For the records below, print the lines from the line with "(184, 379) none" through the line with "(326, 966) none" exactly as written; include both end lines and exclude the rest.

(Stored data)
========================================================================
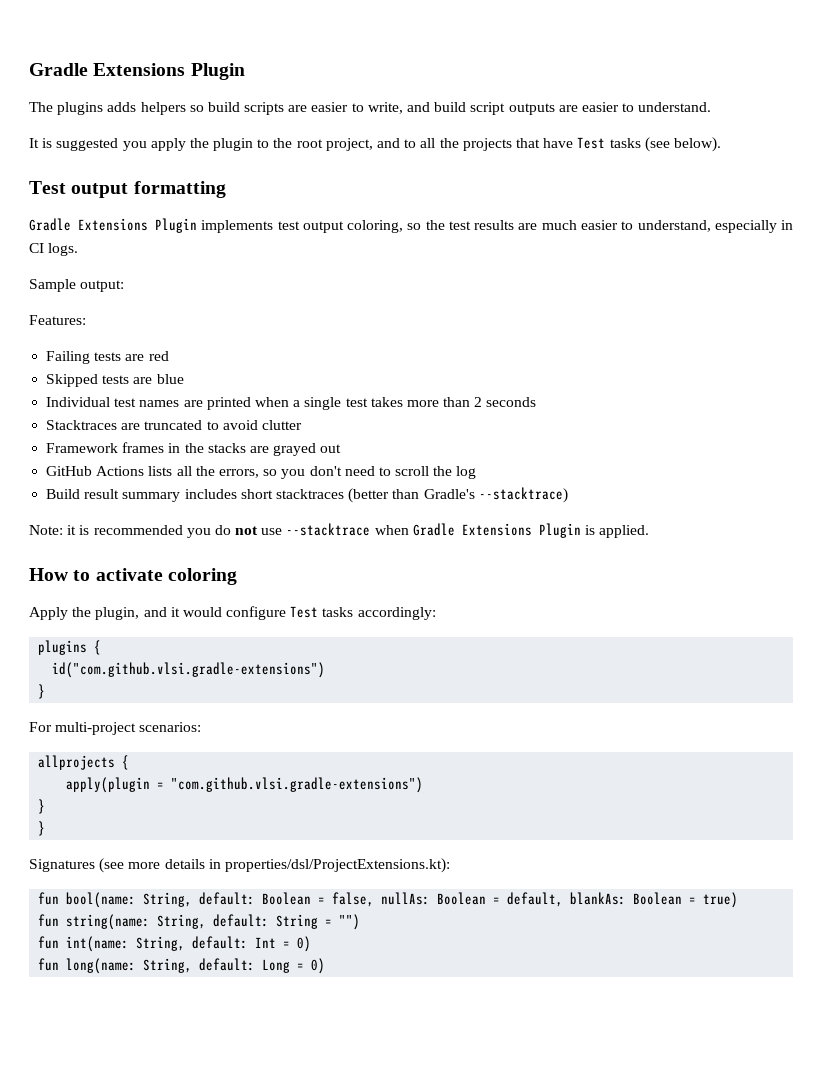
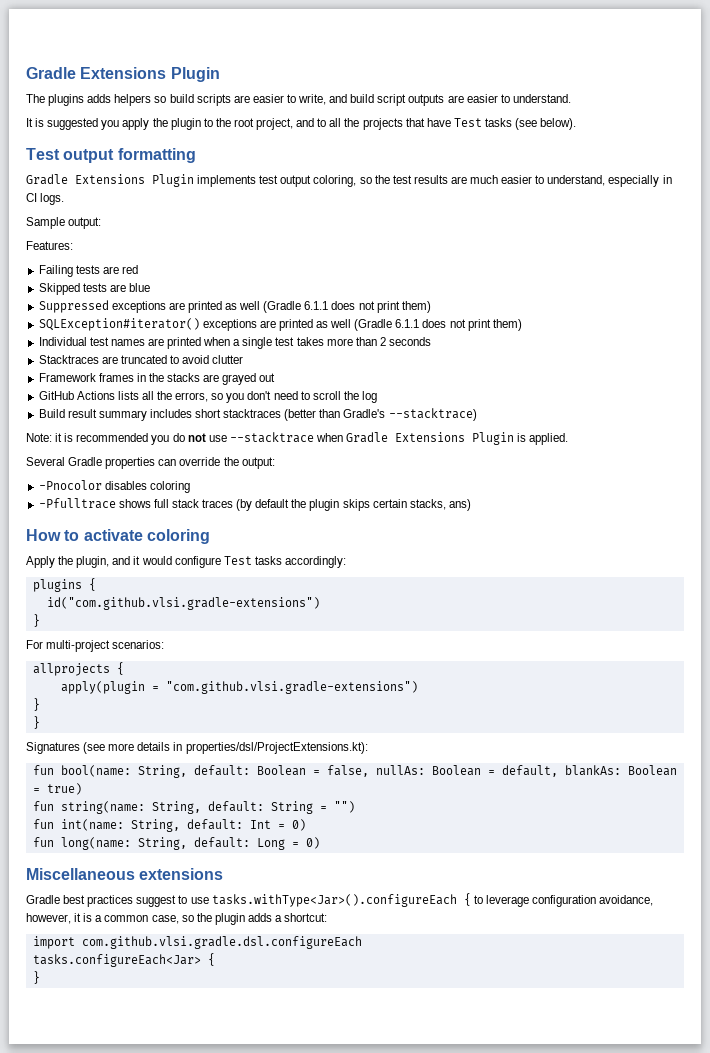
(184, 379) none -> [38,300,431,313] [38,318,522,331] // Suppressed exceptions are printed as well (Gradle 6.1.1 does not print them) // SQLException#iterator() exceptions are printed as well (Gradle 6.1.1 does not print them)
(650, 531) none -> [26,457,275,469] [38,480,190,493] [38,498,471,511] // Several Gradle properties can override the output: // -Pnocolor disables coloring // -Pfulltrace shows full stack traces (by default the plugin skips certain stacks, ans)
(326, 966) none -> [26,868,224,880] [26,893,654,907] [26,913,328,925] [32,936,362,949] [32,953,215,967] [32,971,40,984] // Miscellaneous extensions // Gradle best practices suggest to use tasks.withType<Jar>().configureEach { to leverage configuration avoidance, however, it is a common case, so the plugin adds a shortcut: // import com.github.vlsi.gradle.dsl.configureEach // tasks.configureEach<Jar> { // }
========================================================================
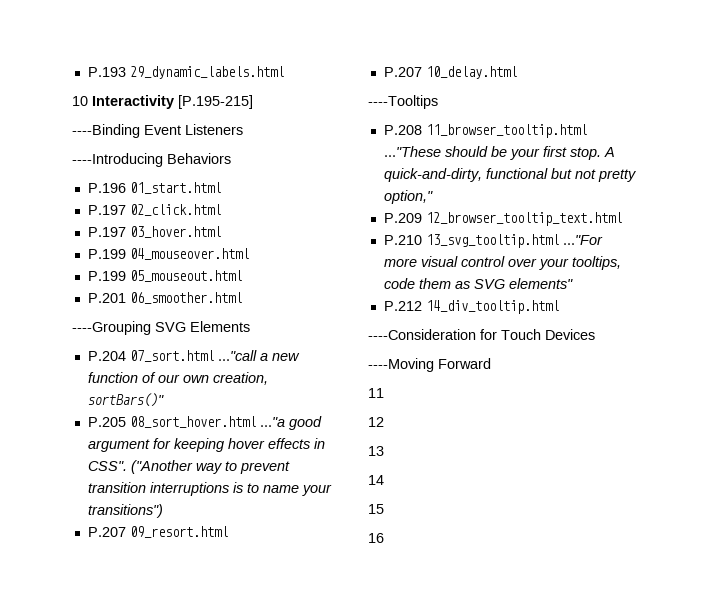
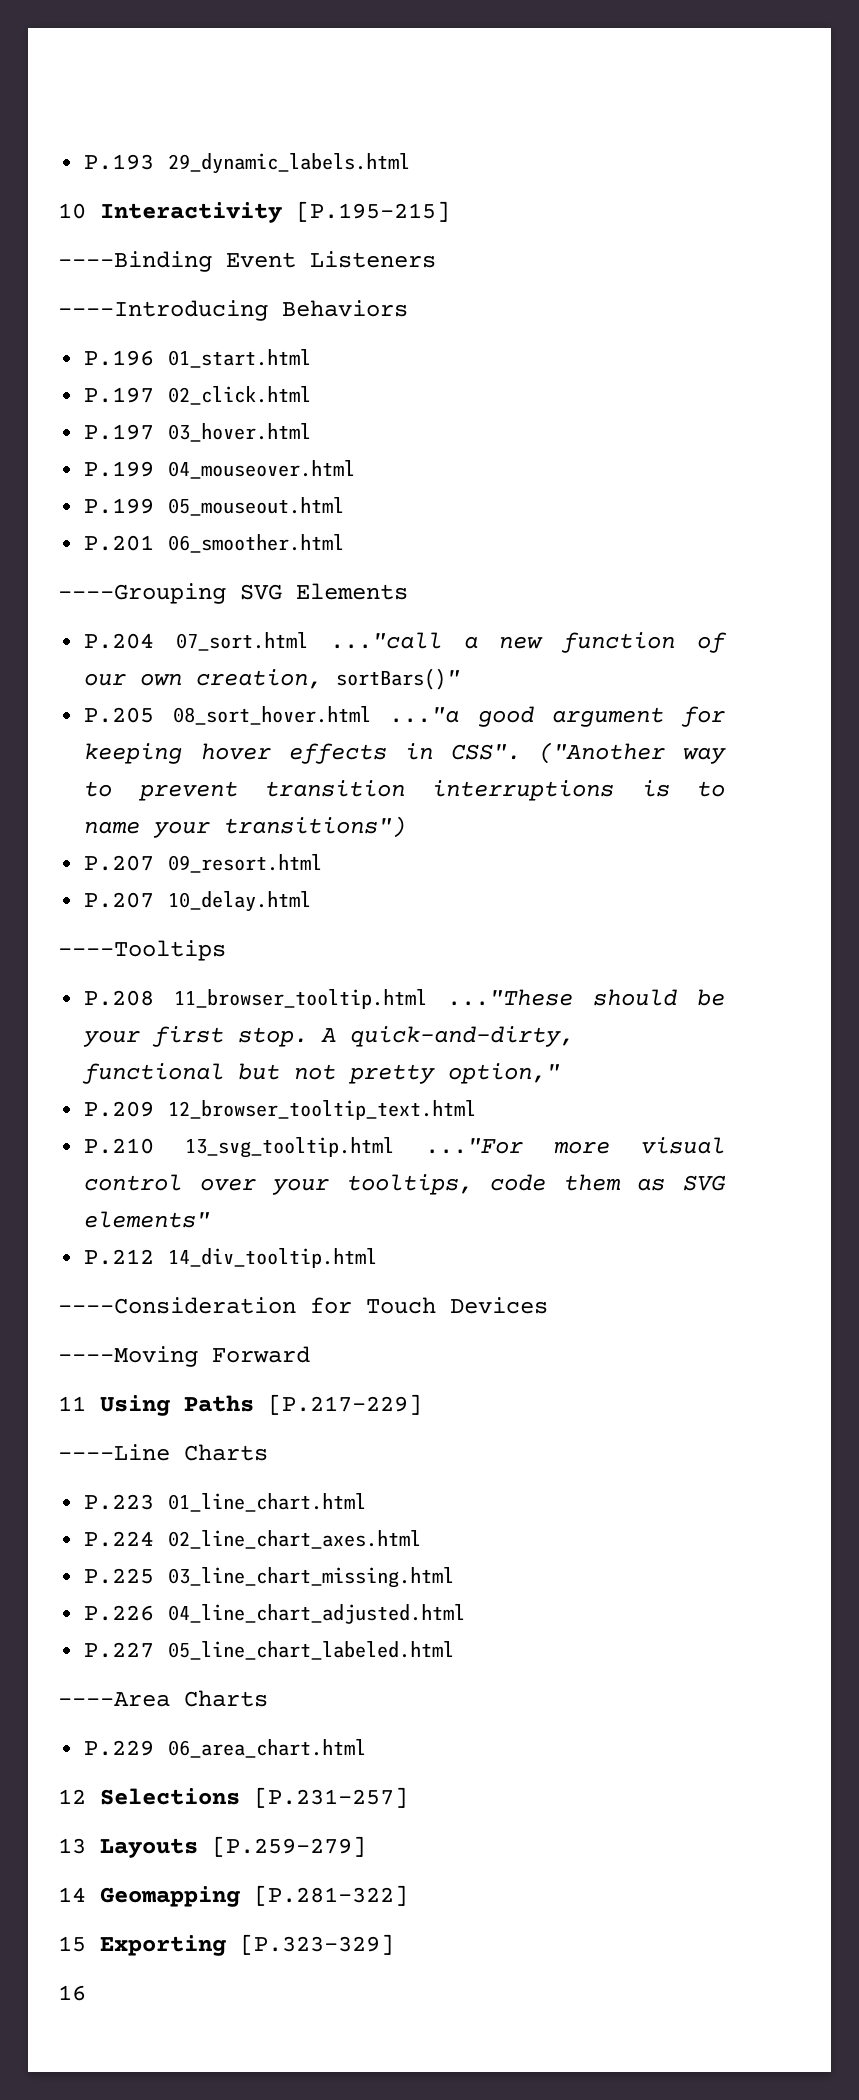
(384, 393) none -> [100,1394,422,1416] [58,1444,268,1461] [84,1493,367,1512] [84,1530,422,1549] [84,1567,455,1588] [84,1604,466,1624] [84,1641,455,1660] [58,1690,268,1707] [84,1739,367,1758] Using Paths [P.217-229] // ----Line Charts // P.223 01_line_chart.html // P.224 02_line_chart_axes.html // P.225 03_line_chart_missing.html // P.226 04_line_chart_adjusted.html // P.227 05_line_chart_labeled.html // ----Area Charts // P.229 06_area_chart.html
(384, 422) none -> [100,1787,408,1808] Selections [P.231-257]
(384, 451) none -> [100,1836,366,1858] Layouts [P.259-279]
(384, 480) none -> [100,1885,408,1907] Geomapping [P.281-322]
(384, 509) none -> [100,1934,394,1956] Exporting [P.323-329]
========================================================================
(Result of this task)
(184, 379) none -> [38,300,431,313] [38,318,522,331] // Suppressed exceptions are printed as well (Gradle 6.1.1 does not print them) // SQLException#iterator() exceptions are printed as well (Gradle 6.1.1 does not print them)
(650, 531) none -> [26,457,275,469] [38,480,190,493] [38,498,471,511] // Several Gradle properties can override the output: // -Pnocolor disables coloring // -Pfulltrace shows full stack traces (by default the plugin skips certain stacks, ans)
(326, 966) none -> [26,868,224,880] [26,893,654,907] [26,913,328,925] [32,936,362,949] [32,953,215,967] [32,971,40,984] // Miscellaneous extensions // Gradle best practices suggest to use tasks.withType<Jar>().configureEach { to leverage configuration avoidance, however, it is a common case, so the plugin adds a shortcut: // import com.github.vlsi.gradle.dsl.configureEach // tasks.configureEach<Jar> { // }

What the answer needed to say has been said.